Imaginez ma joie. J’adore me confronter à d’autres systèmes éducatifs. Et bien j’ai été ravi. Parler correction de copies avec une collègue de langues géorgienne, comparer les programmes de géo avec deux collègues allemands, effleurer la différence des systèmes scolaires entre l’Angleterre et le pays de Galles ou encore se disputer sur l’introduction d’une séquence avec une collègue lituanienne, tout était possible. Mais j'ai préféré discuter calendrier scolaire que contexte politique avec mon collègue turc.

Tout était possible. Tout. c’est ce que j’ai compris quand je me suis retrouvé à une table avec 5 collègues turcs, géorgiens, lituaniens et polonais, que l’animateur de l’atelier nous a donné 20 spaghettis, 1 tube de colle et 1 rouleau de fil. En nous proposant de créer la structure la plus haute possible pour y accrocher un marshmallow. Je suis ouvert d’esprit, sitôt compris la consigne j’ai tenté d’être utile aux tentatives enthousiastes de mes collègues pour reconstituer la tour de Babel. Ayant cassé un spaghetti, je me suis prudemment reconverti dans le soutien logistique, renforçant les fondations qui s’élevaient en m’appropriant le rouleau de scotch. Vous vous en doutez, notre belle structure s’est écroulée 3 secondes après le sifflet qui marquait la fin de l’épreuve.

A quoi ça servait tout ça ? Evidemment à construire un groupe mais aussi à se poser des questions sur la collaboration.

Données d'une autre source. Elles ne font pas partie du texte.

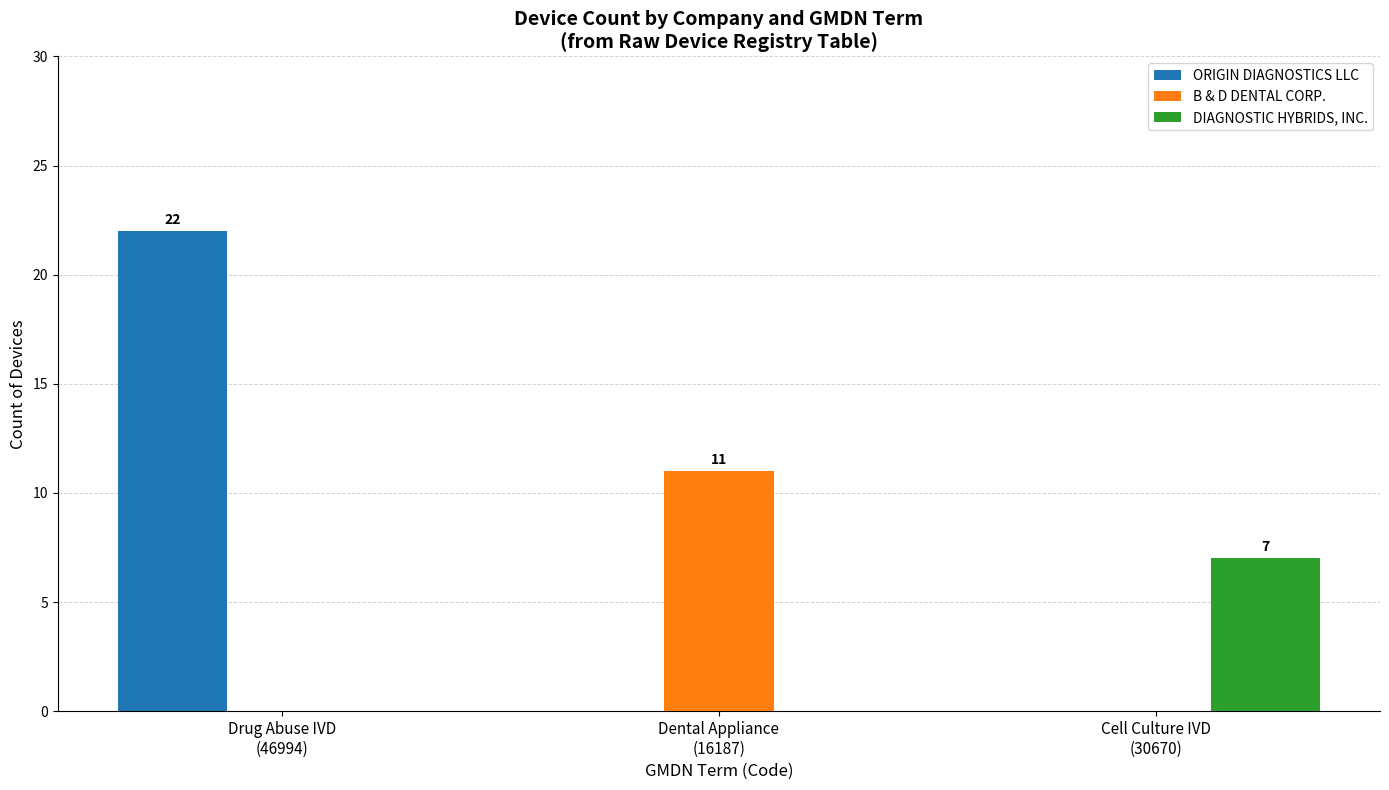

Which series has the largest total across all categories?

ORIGIN DIAGNOSTICS LLC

Je me suis rendu compte que je faisais n’importe quoi quand je mettais 4 élèves en groupe en leur demandant de travailler ensemble. La coopération ne se décrète pas, elle s’organise. Nous avons compris, au sein de notre groupe, que nous n’avions pas assez communiqué entre nous, que nous n’avions pas échangé au préalable, avant d’agir, sur ce que nous voulions faire, et qu’aucune répartition des tâches, autocratique, ou démocratique, n’avait été pensée en amont.

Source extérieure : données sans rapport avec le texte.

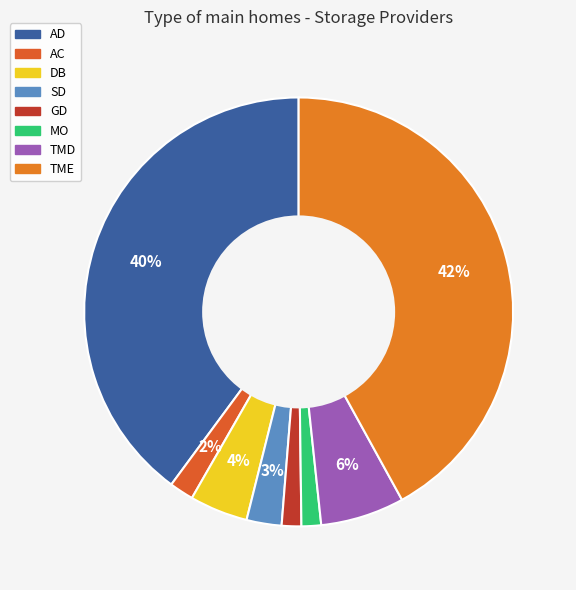

Between TME and DB, which is larger?

TME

Tout était possible. Toucher l’Europe, de près, du bout des doigts, en réfléchissant avec une collègue allemande pour monter une séquence commune sur le tourisme en Géorgie. Sentir l’Europe quand on prend la pause pour la photo finale, la respirer, au bord de la Koura, en discutant vins et spécialités culinaires, au pied d’immeubles soviétiques, avec des collègues tournés vers l’Ouest, vers une entité politique, culturelle, éducative qui, pour eux, veut dire quelque chose.